One might frame the question this way: Do women have the right to be spared having to deal with men’s sexual feelings toward them? Yes, women have that right — particularly at this stage in the history of human civilization. At the same time, it should also be recognized that the current rules of "consent" do demand something of men that goes against their inborn nature. The answer is yes because one of the “rights” that men have asserted -- and that have hurt women profoundly -- has been the right to impose their sexual thoughts and feelings and urges upon women.

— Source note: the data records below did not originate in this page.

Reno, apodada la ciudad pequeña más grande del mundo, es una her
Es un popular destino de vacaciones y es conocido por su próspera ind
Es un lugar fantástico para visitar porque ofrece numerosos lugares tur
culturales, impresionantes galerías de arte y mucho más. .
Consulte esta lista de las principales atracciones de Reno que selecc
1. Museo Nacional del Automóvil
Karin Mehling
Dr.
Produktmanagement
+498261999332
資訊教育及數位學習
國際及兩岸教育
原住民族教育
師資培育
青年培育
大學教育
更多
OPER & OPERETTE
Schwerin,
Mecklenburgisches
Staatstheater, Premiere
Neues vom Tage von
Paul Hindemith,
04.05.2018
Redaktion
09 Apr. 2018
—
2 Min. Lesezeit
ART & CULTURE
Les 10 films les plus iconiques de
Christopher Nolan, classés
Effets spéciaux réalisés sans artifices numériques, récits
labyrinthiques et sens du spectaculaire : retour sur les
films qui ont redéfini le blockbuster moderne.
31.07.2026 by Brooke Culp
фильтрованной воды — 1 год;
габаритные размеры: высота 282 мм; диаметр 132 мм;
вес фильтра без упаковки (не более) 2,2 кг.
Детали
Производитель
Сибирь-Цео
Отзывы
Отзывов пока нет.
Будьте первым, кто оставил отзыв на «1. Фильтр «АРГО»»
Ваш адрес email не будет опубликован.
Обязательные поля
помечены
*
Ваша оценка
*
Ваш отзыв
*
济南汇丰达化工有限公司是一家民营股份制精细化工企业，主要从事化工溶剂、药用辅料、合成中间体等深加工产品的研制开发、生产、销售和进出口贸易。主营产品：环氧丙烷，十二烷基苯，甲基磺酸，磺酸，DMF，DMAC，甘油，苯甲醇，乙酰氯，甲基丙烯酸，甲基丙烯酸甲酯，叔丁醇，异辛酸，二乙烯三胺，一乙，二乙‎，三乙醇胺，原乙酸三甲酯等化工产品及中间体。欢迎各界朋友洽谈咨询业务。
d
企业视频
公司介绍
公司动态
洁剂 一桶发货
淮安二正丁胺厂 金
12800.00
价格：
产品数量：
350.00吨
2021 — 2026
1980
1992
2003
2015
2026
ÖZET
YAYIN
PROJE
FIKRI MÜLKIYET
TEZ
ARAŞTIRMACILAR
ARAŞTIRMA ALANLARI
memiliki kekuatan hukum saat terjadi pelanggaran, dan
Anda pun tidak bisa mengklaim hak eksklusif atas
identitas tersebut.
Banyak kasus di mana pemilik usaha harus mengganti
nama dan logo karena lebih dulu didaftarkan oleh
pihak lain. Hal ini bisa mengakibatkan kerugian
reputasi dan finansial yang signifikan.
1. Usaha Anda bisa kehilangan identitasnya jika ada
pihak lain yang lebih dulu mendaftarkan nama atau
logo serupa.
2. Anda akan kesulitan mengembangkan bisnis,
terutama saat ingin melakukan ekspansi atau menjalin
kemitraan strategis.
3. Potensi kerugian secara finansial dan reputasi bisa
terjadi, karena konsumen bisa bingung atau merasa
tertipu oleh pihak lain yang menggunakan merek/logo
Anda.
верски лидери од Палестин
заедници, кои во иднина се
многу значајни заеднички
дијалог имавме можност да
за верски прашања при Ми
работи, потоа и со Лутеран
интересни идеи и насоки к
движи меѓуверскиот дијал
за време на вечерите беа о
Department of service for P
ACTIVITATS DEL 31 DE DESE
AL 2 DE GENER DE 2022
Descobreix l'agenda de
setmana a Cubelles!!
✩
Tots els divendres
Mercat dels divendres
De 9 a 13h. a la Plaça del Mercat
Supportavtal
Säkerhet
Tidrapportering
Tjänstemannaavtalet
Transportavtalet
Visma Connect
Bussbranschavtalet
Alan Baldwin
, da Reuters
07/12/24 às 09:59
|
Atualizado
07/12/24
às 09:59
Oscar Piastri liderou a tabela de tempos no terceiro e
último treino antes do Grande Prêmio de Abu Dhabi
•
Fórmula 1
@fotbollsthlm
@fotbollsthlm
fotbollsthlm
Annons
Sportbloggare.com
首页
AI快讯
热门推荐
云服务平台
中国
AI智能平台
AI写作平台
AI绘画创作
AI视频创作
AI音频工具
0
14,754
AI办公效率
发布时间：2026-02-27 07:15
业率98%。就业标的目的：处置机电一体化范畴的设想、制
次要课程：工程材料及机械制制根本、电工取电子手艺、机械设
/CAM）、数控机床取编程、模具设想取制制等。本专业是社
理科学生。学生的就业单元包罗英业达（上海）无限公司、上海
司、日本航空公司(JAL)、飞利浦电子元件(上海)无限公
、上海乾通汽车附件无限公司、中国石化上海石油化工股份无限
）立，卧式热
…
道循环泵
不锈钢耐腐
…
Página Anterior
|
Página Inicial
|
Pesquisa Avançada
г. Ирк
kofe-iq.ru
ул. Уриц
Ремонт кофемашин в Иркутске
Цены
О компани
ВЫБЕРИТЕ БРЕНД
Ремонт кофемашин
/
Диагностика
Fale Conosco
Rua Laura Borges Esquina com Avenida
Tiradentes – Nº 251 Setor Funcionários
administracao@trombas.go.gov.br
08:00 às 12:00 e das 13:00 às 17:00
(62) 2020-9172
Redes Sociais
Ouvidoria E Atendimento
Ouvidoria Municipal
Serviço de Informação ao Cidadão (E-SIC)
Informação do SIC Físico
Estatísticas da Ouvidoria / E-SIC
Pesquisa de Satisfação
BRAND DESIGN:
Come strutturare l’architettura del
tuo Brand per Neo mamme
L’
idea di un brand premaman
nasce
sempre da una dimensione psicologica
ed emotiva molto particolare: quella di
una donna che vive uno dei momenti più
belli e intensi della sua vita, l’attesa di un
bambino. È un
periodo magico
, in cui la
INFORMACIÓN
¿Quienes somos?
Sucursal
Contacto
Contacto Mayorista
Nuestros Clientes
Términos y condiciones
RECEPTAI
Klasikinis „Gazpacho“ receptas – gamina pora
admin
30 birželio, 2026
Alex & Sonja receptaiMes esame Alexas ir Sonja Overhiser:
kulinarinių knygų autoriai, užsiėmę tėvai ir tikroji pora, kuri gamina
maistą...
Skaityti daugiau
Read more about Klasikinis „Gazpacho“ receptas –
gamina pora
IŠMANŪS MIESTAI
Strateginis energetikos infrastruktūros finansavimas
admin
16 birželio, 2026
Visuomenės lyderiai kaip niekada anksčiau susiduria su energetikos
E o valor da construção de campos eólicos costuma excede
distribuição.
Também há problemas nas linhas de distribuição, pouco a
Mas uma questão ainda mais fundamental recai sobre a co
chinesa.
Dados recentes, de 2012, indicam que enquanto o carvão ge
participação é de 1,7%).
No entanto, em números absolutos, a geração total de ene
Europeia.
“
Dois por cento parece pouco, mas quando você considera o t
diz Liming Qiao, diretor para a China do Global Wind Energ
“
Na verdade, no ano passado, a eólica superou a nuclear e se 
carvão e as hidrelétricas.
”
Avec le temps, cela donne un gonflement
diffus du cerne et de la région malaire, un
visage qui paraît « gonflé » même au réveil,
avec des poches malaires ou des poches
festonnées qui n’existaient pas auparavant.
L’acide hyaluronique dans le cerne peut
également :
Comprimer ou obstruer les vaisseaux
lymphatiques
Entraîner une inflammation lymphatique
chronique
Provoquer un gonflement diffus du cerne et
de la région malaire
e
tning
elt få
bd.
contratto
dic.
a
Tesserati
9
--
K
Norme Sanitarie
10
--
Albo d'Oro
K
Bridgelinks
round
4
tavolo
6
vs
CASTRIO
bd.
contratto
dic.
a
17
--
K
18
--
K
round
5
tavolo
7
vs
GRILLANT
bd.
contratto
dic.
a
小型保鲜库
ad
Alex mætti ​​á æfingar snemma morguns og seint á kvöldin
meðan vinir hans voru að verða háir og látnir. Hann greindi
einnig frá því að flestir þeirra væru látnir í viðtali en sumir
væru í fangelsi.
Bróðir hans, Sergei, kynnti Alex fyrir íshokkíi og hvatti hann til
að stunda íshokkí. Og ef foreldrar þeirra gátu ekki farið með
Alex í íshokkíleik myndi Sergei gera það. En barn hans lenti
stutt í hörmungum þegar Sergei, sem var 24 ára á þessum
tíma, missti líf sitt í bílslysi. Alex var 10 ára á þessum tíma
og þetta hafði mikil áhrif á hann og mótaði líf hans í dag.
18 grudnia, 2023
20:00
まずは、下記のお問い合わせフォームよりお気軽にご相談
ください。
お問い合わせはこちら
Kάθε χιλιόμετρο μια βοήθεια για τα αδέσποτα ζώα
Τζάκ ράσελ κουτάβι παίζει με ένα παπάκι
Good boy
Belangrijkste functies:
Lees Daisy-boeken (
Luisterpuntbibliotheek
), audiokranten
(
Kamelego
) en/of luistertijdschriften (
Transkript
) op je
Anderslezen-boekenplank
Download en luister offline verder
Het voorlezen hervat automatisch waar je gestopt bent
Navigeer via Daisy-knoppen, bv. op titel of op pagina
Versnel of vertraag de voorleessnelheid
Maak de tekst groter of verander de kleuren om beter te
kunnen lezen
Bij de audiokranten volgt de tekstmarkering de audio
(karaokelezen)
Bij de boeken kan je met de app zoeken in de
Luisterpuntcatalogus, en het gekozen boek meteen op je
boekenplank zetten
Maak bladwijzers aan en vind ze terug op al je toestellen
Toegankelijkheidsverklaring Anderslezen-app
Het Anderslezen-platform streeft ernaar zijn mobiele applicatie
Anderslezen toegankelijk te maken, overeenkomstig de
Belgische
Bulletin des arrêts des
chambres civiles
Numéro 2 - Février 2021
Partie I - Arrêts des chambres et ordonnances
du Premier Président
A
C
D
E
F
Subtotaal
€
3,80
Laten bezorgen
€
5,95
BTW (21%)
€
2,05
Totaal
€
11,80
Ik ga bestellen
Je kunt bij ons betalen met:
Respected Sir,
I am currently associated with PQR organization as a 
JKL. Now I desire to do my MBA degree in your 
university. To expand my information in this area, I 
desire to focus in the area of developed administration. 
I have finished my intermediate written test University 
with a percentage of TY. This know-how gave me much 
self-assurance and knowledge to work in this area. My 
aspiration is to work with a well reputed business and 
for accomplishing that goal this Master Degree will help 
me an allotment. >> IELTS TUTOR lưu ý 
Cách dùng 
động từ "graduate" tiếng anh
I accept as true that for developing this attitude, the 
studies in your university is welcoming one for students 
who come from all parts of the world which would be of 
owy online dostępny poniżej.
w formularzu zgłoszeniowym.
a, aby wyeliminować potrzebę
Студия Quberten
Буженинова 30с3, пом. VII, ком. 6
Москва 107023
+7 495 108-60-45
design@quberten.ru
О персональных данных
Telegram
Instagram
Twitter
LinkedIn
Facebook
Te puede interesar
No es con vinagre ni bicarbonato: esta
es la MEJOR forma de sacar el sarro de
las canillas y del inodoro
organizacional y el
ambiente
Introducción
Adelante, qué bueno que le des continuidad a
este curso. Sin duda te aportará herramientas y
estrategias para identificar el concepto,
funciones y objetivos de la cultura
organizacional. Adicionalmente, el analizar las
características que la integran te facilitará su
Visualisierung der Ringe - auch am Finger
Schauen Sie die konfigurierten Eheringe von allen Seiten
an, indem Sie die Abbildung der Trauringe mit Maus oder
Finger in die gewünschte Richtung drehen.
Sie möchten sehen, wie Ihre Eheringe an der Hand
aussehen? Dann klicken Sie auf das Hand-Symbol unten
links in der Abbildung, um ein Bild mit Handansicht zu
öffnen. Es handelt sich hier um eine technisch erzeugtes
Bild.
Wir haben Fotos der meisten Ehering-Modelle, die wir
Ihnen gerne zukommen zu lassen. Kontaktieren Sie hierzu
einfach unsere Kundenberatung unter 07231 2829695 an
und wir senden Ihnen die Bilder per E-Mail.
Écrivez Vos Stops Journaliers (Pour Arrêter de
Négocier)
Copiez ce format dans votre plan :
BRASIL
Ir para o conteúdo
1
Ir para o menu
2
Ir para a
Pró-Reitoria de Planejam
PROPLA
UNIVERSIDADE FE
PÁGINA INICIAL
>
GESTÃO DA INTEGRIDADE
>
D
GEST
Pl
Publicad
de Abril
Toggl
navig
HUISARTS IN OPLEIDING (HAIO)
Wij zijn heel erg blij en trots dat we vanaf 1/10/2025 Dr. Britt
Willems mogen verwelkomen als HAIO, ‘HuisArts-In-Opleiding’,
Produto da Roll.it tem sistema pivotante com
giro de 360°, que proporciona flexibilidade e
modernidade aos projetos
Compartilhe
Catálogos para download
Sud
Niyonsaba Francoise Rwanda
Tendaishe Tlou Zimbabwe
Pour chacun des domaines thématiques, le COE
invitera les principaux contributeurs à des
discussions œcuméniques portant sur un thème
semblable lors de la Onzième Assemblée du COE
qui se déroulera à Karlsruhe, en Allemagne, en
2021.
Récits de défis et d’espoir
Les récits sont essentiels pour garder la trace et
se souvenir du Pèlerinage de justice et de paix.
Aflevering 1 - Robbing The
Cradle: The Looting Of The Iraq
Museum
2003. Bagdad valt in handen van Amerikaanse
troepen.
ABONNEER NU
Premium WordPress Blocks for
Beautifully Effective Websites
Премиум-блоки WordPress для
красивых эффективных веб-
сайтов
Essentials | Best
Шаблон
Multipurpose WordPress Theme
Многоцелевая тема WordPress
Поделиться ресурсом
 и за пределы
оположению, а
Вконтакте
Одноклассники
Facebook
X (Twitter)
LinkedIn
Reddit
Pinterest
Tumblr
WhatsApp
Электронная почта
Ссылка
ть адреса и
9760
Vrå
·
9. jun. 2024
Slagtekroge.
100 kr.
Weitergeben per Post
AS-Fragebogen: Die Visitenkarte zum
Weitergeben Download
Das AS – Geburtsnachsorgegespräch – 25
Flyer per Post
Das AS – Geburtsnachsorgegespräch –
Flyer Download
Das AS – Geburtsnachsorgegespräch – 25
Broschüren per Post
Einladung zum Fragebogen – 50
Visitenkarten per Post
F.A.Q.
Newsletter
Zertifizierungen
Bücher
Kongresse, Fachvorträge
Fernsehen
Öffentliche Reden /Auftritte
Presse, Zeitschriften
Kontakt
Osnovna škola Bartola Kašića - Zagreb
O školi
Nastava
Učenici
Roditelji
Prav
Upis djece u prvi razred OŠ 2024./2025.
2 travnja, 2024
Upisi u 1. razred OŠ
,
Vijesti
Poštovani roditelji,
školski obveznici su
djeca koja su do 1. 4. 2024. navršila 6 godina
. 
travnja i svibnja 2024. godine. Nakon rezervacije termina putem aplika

The spectrum of ways that men have forced women to deal with them in sexual terms — whether they want to or not — runs from wolf whistles directed at sexually attractive females, through forced kisses, through sexual harassment in the workplace, to rape. We can see in the movies from the 1940s and 1950s abundant evidence that American society then accepted that a man could compel a woman to deal with his sexuality, uninvited. Lately, the “Me, Too!” movement has made clear how ubiquitous, and how injurious, this imposition of male sexuality without consent has often been.

And we learned how traumatic so many of these unwelcome sexual encounters were. (Even to the point of lives being forever damaged. E.

g. E. Jean Carroll’s never recovering -- in terms of her own sexuality -- from the traumatic effects of Donald Trump’s sexual assault against her.

) A monster like Harvey Weinstein was just an extrem.